Monday, December 01, 2008

Bring on the body count

In first quarter or so of Ron Rash's Serena, I thought the book was over-hyped. Sure, the writing was good, and I thought the demonic Serena was fascinating, in the manner of a poisonous snake. These feelings fell away as I read late into the night and started anew Thanksgiving morning. I brought the book with me to my mother-in-law's, hoping I might steal away for some quiet reading time. No such luck, but just as well, as I would have distracted.

The book opens as Serena and her newlywed husband George Pemberton arrive at his North Carolina lumber camp. The arrival is a tad awkward as his pregnant former girlfriend is waiting for him, along with her furious father. The unhappy and violent results of the encounter sets the tone and the principal conflict for the book. The Pembertons rule the camp like feudal lords and have as much regard for their loggers as a medieval baron might for his cannon fodder. Whether by accident or by plan, the life expectancy in the camp isn't terribly high.

Perhaps because the death toll is so great, Rash avoids depicting all but the most important of deaths. Instead he uses a Greek chorus consisting of a few lumberjacks discussing lumber camp goings on, which include the latest victims of the Pembertons. This both keeps the plot movie and it allows Rash to concentrate on the warped Serena and the crumbling George. The character of Serena is nearly too much. She is part Ayn Rand wet dream, part Lady MacBeth, and part Keyser Soze. It helps that Serena is mostly spoken of, rather than shown. This helps prevent her descent into cliche.
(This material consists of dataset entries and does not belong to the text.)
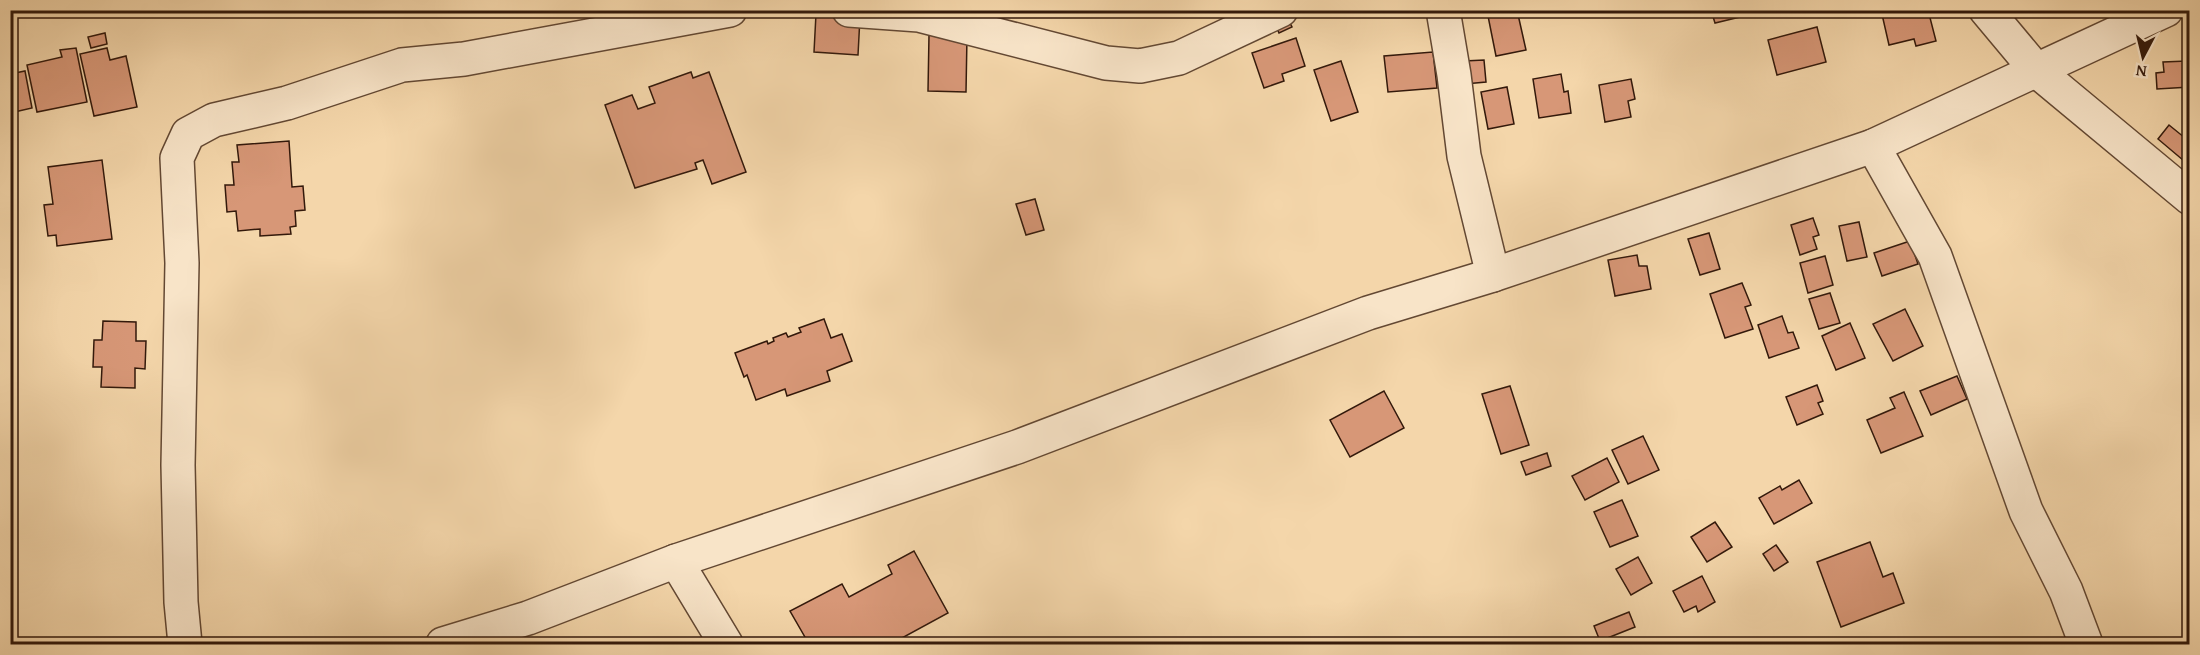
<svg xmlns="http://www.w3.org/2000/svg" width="2200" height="655" viewBox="0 0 2200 655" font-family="'Gentium Book Plus',serif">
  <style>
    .building { fill: #d79777; stroke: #33190b; stroke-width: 1.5 }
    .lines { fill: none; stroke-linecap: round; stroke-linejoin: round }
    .street-casing { stroke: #634833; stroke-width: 36 }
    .street { stroke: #f8e4c8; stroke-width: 33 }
  </style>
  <rect width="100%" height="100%" fill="#f4d6aa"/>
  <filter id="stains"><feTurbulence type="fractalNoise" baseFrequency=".00333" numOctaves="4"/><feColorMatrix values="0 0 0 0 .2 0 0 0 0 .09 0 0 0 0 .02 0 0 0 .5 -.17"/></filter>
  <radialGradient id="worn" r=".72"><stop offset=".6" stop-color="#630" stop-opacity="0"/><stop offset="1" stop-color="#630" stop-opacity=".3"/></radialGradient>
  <g class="building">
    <path d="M1517,10L1526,50L1496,56L1488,16Z"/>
    <path d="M1711,10H1757V13L1715,23Z"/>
    <path d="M1881,10H1928L1936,41L1916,46L1914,39L1889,45Z"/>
    <path d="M816,14L860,17L858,55L814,52Z"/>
    <path d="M1286,15L1292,27L1279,33L1274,21Z"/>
    <path d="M1817,27L1826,62L1777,75L1768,40Z"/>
    <path d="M105,33L107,44L91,48L88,37Z"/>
    <path d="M929,35L967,36L966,92L928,91Z"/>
    <path d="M1296,38L1305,66L1282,74L1284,81L1264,88L1252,53Z"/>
    <path d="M76,48L87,102L37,112L27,65L62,57L60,50Z"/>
    <path d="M107,48L110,60L126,56L137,107L94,116L80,54Z"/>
    <path d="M1433,52L1437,88L1388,92L1384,56Z"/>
    <path d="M1484,60L1486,82L1465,84L1464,61Z"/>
    <path d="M1341,61L1358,112L1331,121L1314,70Z"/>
    <path d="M2187,61V71L2190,70V87L2157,89L2156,73L2164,72L2163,62Z"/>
    <path d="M25,71L32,108L10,113V74Z"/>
    <path d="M691,72L693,78L709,72L746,172L712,184L703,160L695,163L697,169L635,188L605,105L632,95L638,109L655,103L649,87Z"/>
    <path d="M1561,74L1564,92L1568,91L1571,113L1539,118L1533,79Z"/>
    <path d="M1631,79L1635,99L1628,101L1631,117L1605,122L1599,85Z"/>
    <path d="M1507,87L1514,124L1488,129L1481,92Z"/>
    <path d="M2169,125L2190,142V166L2158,139Z"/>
    <path d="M289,141L292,187L303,186L305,210L295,211L296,226L290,227L291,234L260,236V229L238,231L236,211L227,212L225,185H234L232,162H239L237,145Z"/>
    <path d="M102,160L112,239L57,246L56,235L48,236L44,205L53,204L48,167Z"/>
    <path d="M1035,199L1044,230L1026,235L1016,204Z"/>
    <path d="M1813,218L1819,235L1813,237L1817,249L1800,255L1791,225Z"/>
    <path d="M1859,222L1867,257L1847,261L1839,226Z"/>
    <path d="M1709,233L1720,269L1700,275L1688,239Z"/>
    <path d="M1910,241L1918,264L1882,276L1874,253Z"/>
    <path d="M1637,255L1639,266H1647L1651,289L1615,296L1608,260Z"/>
    <path d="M1825,256L1833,285L1808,293L1800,263Z"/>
    <path d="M1742,283L1751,305L1745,307L1753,329L1725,338L1710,294Z"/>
    <path d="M1830,293L1840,323L1819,329L1809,299Z"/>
    <path d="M1905,309L1923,346L1893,361L1873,324Z"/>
    <path d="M1782,316L1788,333L1793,332L1799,348L1769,358L1758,325Z"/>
    <path d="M824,319L831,338L842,334L852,361L827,371L830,381L787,396L785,389L756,400L747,375L744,377L735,353L767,341L768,344L774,341L773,338L786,333L788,337L801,332L799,328Z"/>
    <path d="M103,321L136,322V341H146L145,369L135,368V388L101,387L102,367H93L94,340H102Z"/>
    <path d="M1850,323L1865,358L1836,370L1822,336Z"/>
    <path d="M1957,376L1967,399L1931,415L1920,391Z"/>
    <path d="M1817,385L1823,401L1818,403L1823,414L1797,425L1786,397Z"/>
    <path d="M1510,386L1529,445L1501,454L1482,394Z"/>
    <path d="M1384,391L1404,428L1350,457L1330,420Z"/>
    <path d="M1904,392L1923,436L1881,453L1867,420L1895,408L1890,398Z"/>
    <path d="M1643,436L1659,470L1628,484L1612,450Z"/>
    <path d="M1547,453L1551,466L1526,475L1521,462Z"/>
    <path d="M1607,458L1619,482L1585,500L1572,476Z"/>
    <path d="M1799,480L1812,503L1774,524L1759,498L1780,486L1782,490Z"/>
    <path d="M1622,500L1638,536L1610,547L1594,512Z"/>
    <path d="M1715,522L1732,547L1707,562L1691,537Z"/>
    <path d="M1870,542L1883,577L1893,573L1904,603L1841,627L1817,562Z"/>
    <path d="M1776,545L1788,562L1774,571L1763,554Z"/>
    <path d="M914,551L948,613L900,639L902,642L897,644H809L790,611L842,584L849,597L892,574L888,565Z"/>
    <path d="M1638,557L1652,583L1631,595L1616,569Z"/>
    <path d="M1702,576L1715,602L1698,612L1696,606L1684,612L1673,591Z"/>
    <path d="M1629,612L1635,627L1600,641L1594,626Z"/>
  </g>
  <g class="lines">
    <defs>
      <g id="street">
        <path d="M849,10L919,15L1106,63L1140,66L1179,58L1281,10"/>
        <path d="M1443,10L1454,75L1464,156L1493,275"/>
        <path d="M1986,10L2037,71L2190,198"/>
        <path d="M1873,146L1935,256L2026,511L2066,591L2086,644"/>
        <path d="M676,561L726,644"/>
        <path d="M185,644L181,602L178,465L182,263L177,158L188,134L214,120L287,103L402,65L464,59L730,10"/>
        <path d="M443,644L528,618L676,561L1017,447L1368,313L1493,275L1873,146L2166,10"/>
      </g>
    </defs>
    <use href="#street" class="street-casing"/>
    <use href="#street" class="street"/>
  </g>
  <rect width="2200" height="655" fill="none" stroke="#f4d6aa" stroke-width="36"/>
  <rect x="12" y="12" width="2176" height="631" fill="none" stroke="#33190b" stroke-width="3"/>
  <rect x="18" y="18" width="2164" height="619" fill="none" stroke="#33190b" stroke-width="1.5"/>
  <g transform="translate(2143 57) rotate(187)" stroke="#f8e4c8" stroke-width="4.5" paint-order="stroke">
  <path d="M0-4.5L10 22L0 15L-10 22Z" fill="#33190b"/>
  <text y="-9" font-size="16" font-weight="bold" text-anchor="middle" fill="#33190b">N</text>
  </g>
  <rect width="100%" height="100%" filter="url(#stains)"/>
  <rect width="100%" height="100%" fill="url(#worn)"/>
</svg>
Despite the period setting, the book is definitely of the moment. The Pembertons and their allies are racing to cut as many trees as they can before the Great Smoky Mountains National Park is created. As that becomes more challenging, Serena turns her eye to the unregulated Amazon. The environmental message is clear, but so is the criticism of the market unbound.

Avoid reading the fly leaf cover. Far too many spoilers. Of course, I read it and still loved the book.